Assignment – Below are records; copy every line in them that holds the word "index".

- Opening Delimiter -

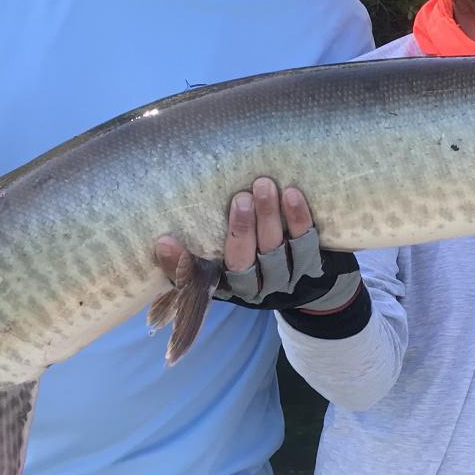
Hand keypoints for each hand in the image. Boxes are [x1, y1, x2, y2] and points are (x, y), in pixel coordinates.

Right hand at [154, 177, 363, 313]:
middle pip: (245, 261)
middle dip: (241, 230)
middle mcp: (256, 288)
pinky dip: (299, 219)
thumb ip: (194, 257)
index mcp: (228, 287)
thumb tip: (162, 240)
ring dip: (270, 217)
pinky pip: (306, 243)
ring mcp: (286, 278)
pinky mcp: (313, 266)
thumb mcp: (224, 264)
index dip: (180, 265)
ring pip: (276, 250)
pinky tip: (292, 195)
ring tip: (264, 186)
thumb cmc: (254, 263)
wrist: (311, 284)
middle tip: (239, 198)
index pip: (198, 279)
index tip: (165, 239)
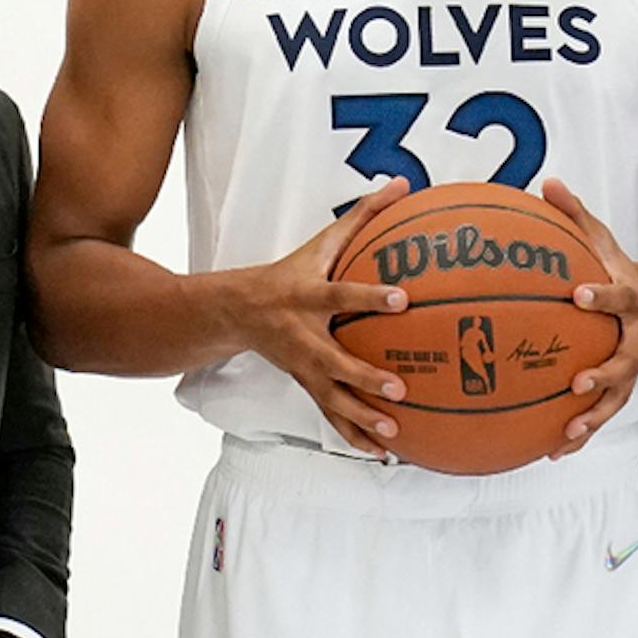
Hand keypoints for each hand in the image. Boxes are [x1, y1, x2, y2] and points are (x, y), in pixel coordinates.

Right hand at [221, 177, 412, 454]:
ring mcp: (302, 367)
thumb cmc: (289, 272)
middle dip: (364, 378)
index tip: (402, 299)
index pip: (340, 295)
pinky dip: (355, 436)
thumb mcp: (321, 242)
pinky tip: (383, 452)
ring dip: (361, 419)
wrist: (236, 312)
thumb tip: (401, 185)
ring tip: (394, 433)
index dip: (369, 297)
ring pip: (332, 399)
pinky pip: (331, 415)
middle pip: (335, 362)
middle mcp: (303, 337)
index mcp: (307, 297)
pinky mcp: (305, 385)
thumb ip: (363, 216)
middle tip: (400, 389)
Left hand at [542, 178, 637, 457]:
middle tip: (577, 382)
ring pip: (616, 399)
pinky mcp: (620, 389)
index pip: (617, 296)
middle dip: (604, 374)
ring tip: (568, 433)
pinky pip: (601, 416)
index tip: (577, 295)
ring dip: (593, 418)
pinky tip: (551, 451)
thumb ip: (575, 215)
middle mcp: (635, 338)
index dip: (601, 296)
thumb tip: (546, 184)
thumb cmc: (620, 269)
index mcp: (631, 299)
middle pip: (625, 360)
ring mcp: (631, 367)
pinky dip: (579, 435)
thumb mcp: (603, 240)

- Closing Delimiter -

Task result –
index mcp: (228, 287)
index dip: (180, 265)
index pip: (198, 279)
index tip: (165, 239)
index tip: (402, 299)
index pip: (340, 295)
index dip: (369, 297)
index mcp: (307, 297)
index pip: (617, 296)
index tip: (577, 295)
index dip: (601, 296)
index mcp: (631, 299)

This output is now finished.